#### [Task 1]
Answer these questions from the text on Voltage Park's acquisition of TensorDock, one line each:
(a) Who is the CEO of Voltage Park?
(b) At what hourly price does TensorDock offer real-time H100 instances?
(c) How does the opening sentence describe TensorDock?
#### [Task 2]
From the text on Voltage Park's acquisition of TensorDock, return word for word the part that opens with the words containing "Voltage Park, a" and closes with "artificial intelligence sector.".

#### [Supplied text]
Voltage Park, a provider of scalable GPU-as-a-service (GPUaaS) solutions, has announced the acquisition of TensorDock, a fast-growing GPU cloud marketplace. The move is part of Voltage Park’s strategic effort to expand its AI infrastructure footprint and deliver more accessible and flexible computing power to developers, researchers, and enterprises in the artificial intelligence sector.
The acquisition aligns with Voltage Park’s mission to democratize access to high-performance AI infrastructure. By integrating TensorDock’s marketplace into its offerings, Voltage Park aims to deliver a broader and more cost-effective range of GPU solutions. The expanded platform will now cater to users ranging from individual developers to large-scale AI organizations requiring advanced training, inference, and model hosting capabilities.
“Our shared goal is to increase access to AI computing,” said Ozan Kaya, CEO of Voltage Park. “We saw in TensorDock the ideal partner to help us meet our long-term goal of providing high-performance GPU accelerators to power AI model development and deployment. With this acquisition, Voltage Park is solidifying its role as a leading alternative to traditional cloud hyperscalers.”
TensorDock is known for offering a wide selection of GPU instances, from single-slot NVIDIA RTX cards to advanced NVLink-connected NVIDIA HGX H100 SXM5 servers. The platform has been a market leader in providing affordable access to cutting-edge hardware, including on-demand Hopper RTX cards, real-time H100 instances at under $3 per hour, and early support for the latest NVIDIA RTX Blackwell GPUs. Through a network of international vendors – including Voltage Park – TensorDock has maintained competitive pricing without compromising security or reliability.

[Data entries]
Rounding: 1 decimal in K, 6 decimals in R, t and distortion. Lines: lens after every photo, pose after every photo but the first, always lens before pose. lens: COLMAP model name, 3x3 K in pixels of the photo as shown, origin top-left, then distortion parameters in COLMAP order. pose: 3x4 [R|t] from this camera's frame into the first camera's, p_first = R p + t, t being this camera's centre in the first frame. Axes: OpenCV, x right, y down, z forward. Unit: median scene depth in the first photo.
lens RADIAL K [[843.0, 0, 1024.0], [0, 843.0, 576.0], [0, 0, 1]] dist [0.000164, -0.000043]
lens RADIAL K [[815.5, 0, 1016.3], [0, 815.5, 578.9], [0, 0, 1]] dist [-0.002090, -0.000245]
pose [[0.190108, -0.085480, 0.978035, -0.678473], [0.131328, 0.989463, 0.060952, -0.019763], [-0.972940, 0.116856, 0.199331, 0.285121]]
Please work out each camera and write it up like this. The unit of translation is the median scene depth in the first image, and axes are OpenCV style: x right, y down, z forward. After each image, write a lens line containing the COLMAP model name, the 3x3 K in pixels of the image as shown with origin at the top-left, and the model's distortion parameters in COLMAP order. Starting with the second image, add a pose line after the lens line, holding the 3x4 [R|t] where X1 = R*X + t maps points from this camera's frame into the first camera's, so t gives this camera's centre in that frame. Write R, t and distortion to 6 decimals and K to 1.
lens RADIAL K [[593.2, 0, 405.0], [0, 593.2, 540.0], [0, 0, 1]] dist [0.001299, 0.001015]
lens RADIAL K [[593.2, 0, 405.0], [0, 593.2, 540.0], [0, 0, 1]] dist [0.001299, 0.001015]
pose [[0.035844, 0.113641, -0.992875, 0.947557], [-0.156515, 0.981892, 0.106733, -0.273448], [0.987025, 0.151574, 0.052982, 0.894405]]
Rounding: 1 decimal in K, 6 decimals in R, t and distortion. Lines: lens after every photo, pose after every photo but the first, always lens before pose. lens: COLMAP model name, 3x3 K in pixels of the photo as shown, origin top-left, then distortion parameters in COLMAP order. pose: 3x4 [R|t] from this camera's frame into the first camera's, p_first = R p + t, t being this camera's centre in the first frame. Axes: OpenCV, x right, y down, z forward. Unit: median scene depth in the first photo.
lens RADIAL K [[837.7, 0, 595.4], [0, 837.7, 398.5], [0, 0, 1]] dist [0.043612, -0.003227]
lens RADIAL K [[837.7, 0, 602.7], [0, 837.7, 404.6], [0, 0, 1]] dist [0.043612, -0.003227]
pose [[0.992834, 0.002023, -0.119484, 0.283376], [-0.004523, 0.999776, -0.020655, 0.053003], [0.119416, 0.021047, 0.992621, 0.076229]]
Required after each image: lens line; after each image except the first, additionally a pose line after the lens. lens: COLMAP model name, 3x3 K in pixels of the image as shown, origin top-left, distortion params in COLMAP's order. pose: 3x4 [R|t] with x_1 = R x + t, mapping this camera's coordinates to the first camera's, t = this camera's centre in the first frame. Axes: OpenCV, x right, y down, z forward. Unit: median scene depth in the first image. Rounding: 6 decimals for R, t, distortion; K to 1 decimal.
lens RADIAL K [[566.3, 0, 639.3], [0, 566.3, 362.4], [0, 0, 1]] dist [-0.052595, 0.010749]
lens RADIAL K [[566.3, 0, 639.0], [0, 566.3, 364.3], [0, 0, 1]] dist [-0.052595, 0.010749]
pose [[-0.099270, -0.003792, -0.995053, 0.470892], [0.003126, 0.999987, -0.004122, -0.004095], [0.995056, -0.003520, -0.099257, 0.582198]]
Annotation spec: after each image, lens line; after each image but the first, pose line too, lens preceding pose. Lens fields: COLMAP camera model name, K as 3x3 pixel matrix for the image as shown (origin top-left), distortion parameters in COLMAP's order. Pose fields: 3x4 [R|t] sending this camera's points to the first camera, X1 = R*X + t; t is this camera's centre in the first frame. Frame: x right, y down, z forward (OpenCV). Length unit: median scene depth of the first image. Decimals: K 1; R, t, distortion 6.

#### [Task output 1]
(a) Ozan Kaya
(b) Under $3 per hour
(c) As a fast-growing GPU cloud marketplace

#### [Task output 2]
Voltage Park, a provider of scalable GPU-as-a-service (GPUaaS) solutions, has announced the acquisition of TensorDock, a fast-growing GPU cloud marketplace. The move is part of Voltage Park’s strategic effort to expand its AI infrastructure footprint and deliver more accessible and flexible computing power to developers, researchers, and enterprises in the artificial intelligence sector.